= ASSIGNMENT =
The pictures must be left out, while the rest of the data is copied exactly.

Bounding box coordinate data
+ + + + + + +
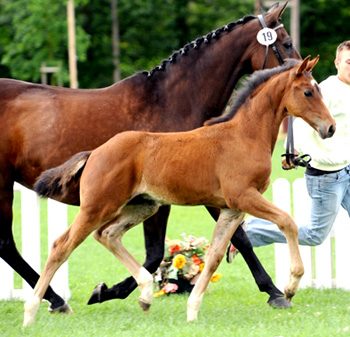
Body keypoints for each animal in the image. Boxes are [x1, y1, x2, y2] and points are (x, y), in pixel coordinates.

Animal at [0, 2, 296, 312]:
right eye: (287, 43)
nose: (305, 74)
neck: (170, 101)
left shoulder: (210, 192)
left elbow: (238, 239)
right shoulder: (186, 193)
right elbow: (157, 253)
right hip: (4, 185)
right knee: (7, 244)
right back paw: (55, 300)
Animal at [24, 55, 336, 326]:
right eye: (308, 92)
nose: (331, 128)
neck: (243, 135)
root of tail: (96, 152)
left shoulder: (231, 209)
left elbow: (214, 257)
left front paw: (192, 309)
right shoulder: (244, 196)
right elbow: (287, 222)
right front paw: (291, 285)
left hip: (143, 205)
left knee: (108, 235)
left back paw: (145, 294)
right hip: (97, 207)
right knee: (61, 246)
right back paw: (33, 312)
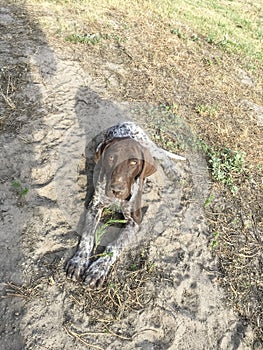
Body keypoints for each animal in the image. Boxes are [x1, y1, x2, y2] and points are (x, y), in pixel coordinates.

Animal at [65, 121, 186, 288]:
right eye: (110, 157)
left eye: (133, 162)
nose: (116, 190)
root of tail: (125, 123)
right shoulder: (94, 206)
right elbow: (87, 237)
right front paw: (79, 261)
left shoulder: (135, 220)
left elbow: (115, 246)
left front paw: (99, 269)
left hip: (148, 145)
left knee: (161, 153)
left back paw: (172, 170)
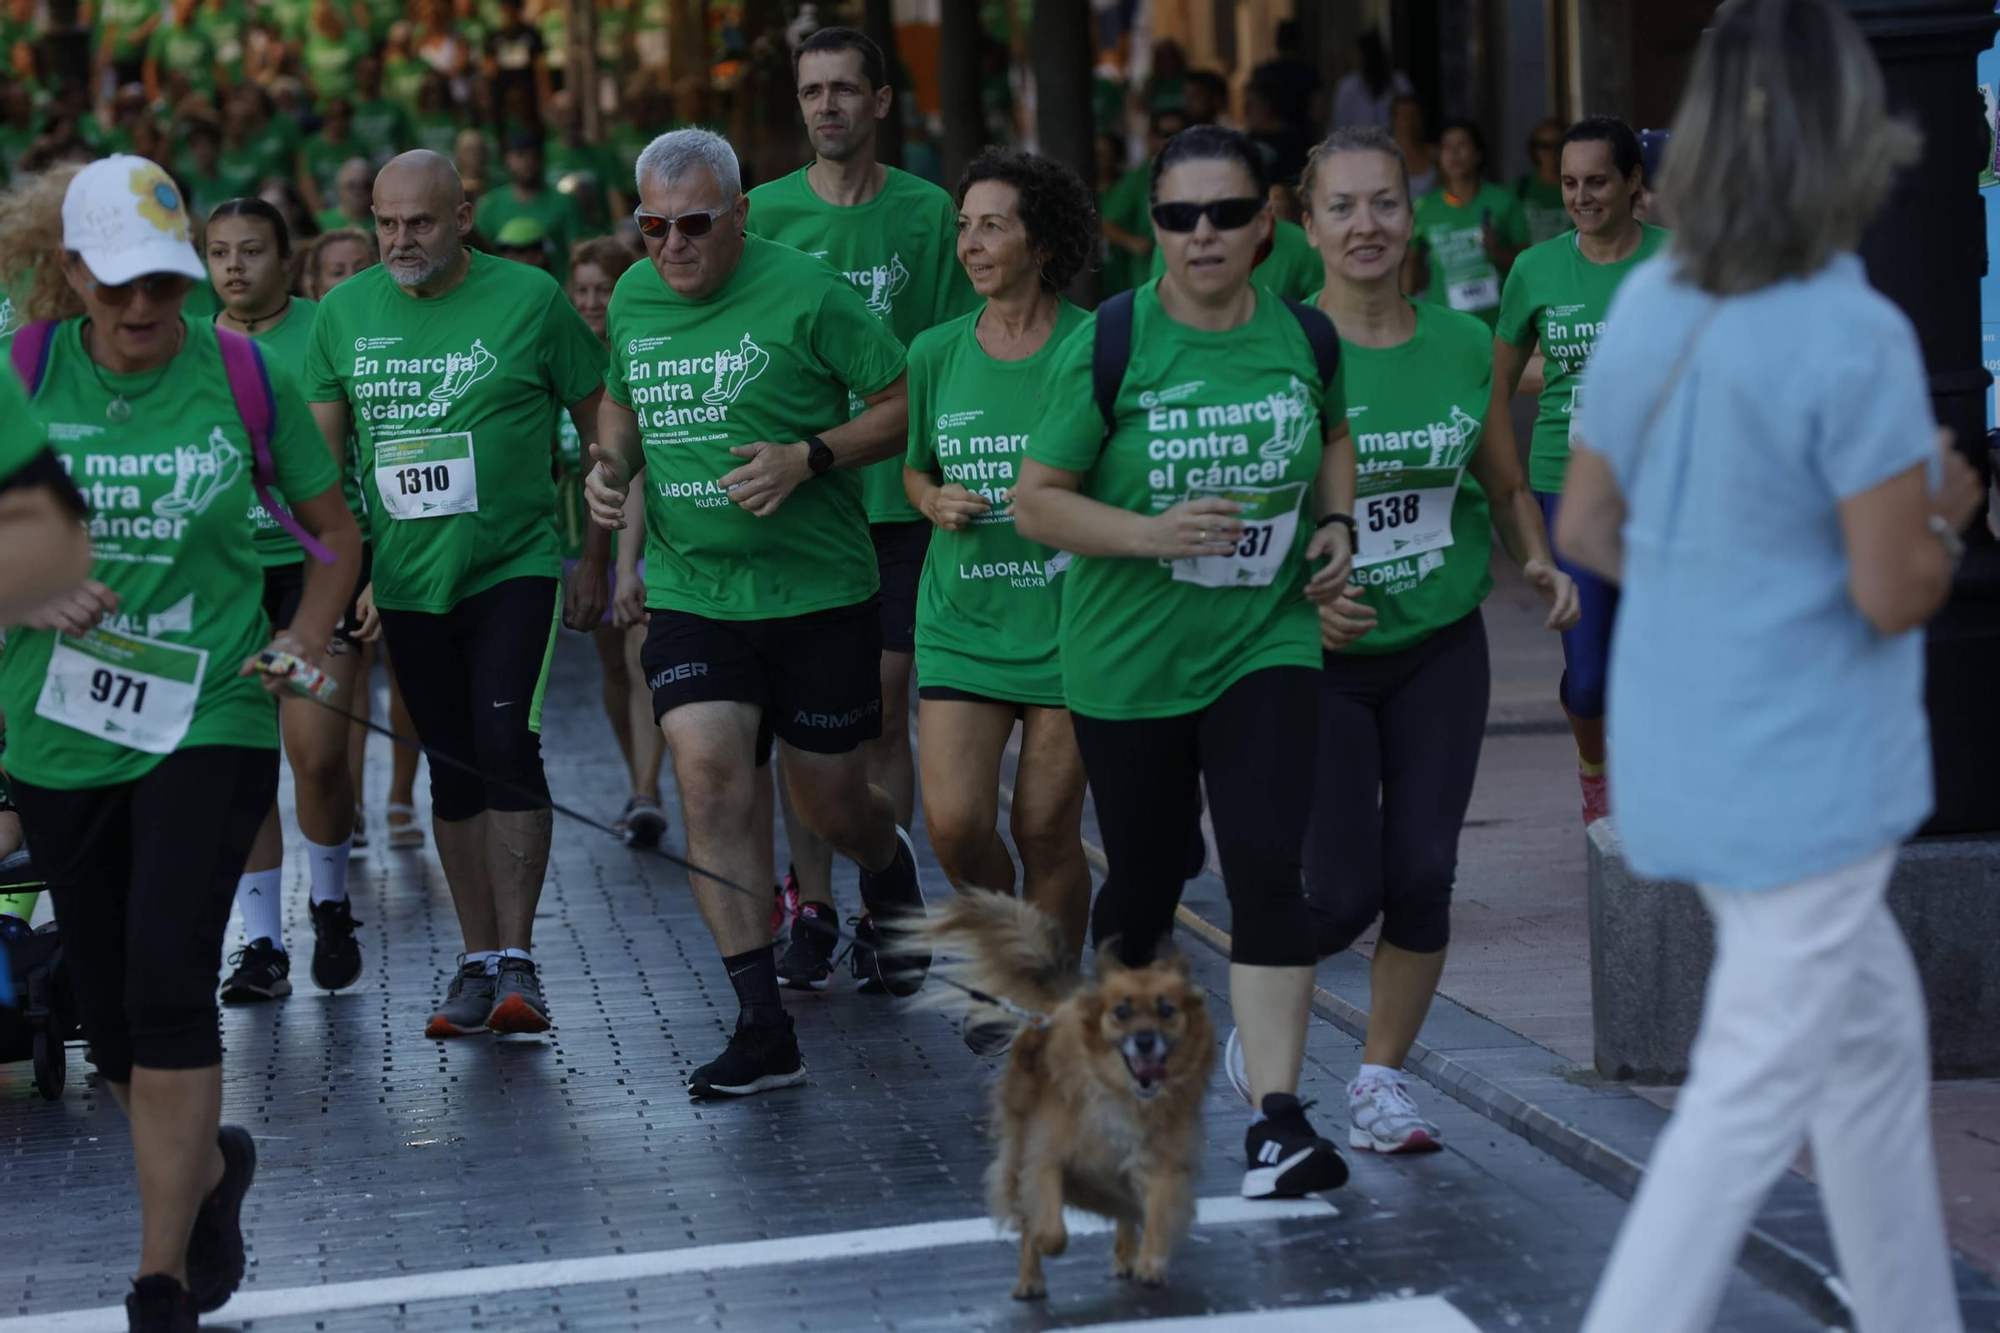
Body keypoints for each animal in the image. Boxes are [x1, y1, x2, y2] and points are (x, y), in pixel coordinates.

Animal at [904, 888, 1208, 1288]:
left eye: (1167, 1011)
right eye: (1121, 1012)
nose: (1145, 1041)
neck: (1121, 1094)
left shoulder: (1161, 1162)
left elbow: (1156, 1212)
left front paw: (1150, 1263)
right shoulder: (1046, 1156)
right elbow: (1047, 1226)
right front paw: (1045, 1243)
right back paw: (1029, 1283)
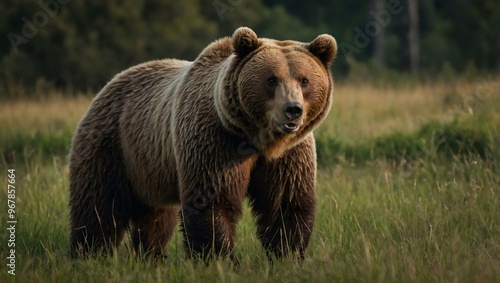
+ + + + + + +
= TASK SOLUTION =
Body keypoints for each animal in the image. Boxes are [x1, y1, x2, y2] and points are (x, y), in pixel coordinates.

Animal at [0, 2, 296, 312]:
right eye: (287, 43)
nose: (305, 74)
neck: (170, 101)
left shoulder: (210, 192)
left elbow: (238, 239)
right shoulder: (186, 193)
right elbow: (157, 253)
right hip: (4, 185)
right knee: (7, 244)
right back paw: (55, 300)
Animal at [24, 55, 336, 326]:
right eye: (308, 92)
nose: (331, 128)
neck: (243, 135)
root of tail: (96, 152)
left shoulder: (231, 209)
left elbow: (214, 257)
left front paw: (192, 309)
right shoulder: (244, 196)
right elbow: (287, 222)
right front paw: (291, 285)
left hip: (143, 205)
left knee: (108, 235)
left back paw: (145, 294)
right hip: (97, 207)
right knee: (61, 246)
right back paw: (33, 312)
Body keypoints for each animal in the image. Boxes are [x1, y1, x2, y2] and points are (x, y), in pixel coordinates.

Animal at [65, 121, 186, 288]:
right eye: (110, 157)
left eye: (133, 162)
nose: (116, 190)
root of tail: (125, 123)
right shoulder: (94, 206)
right elbow: (87, 237)
right front paw: (79, 261)
left shoulder: (135, 220)
left elbow: (115, 246)
left front paw: (99, 269)
left hip: (148, 145)
left knee: (161, 153)
left back paw: (172, 170)
Body keypoints for each animal in the image. Boxes are [x1, y1, x2, y2] and points are (x, y), in pixel coordinates.

Animal at [904, 888, 1208, 1288]:
left eye: (1167, 1011)
right eye: (1121, 1012)
nose: (1145, 1041)
neck: (1121, 1094)
left shoulder: (1161, 1162)
left elbow: (1156, 1212)
left front paw: (1150, 1263)
right shoulder: (1046, 1156)
right elbow: (1047, 1226)
right front paw: (1045, 1243)
right back paw: (1029, 1283)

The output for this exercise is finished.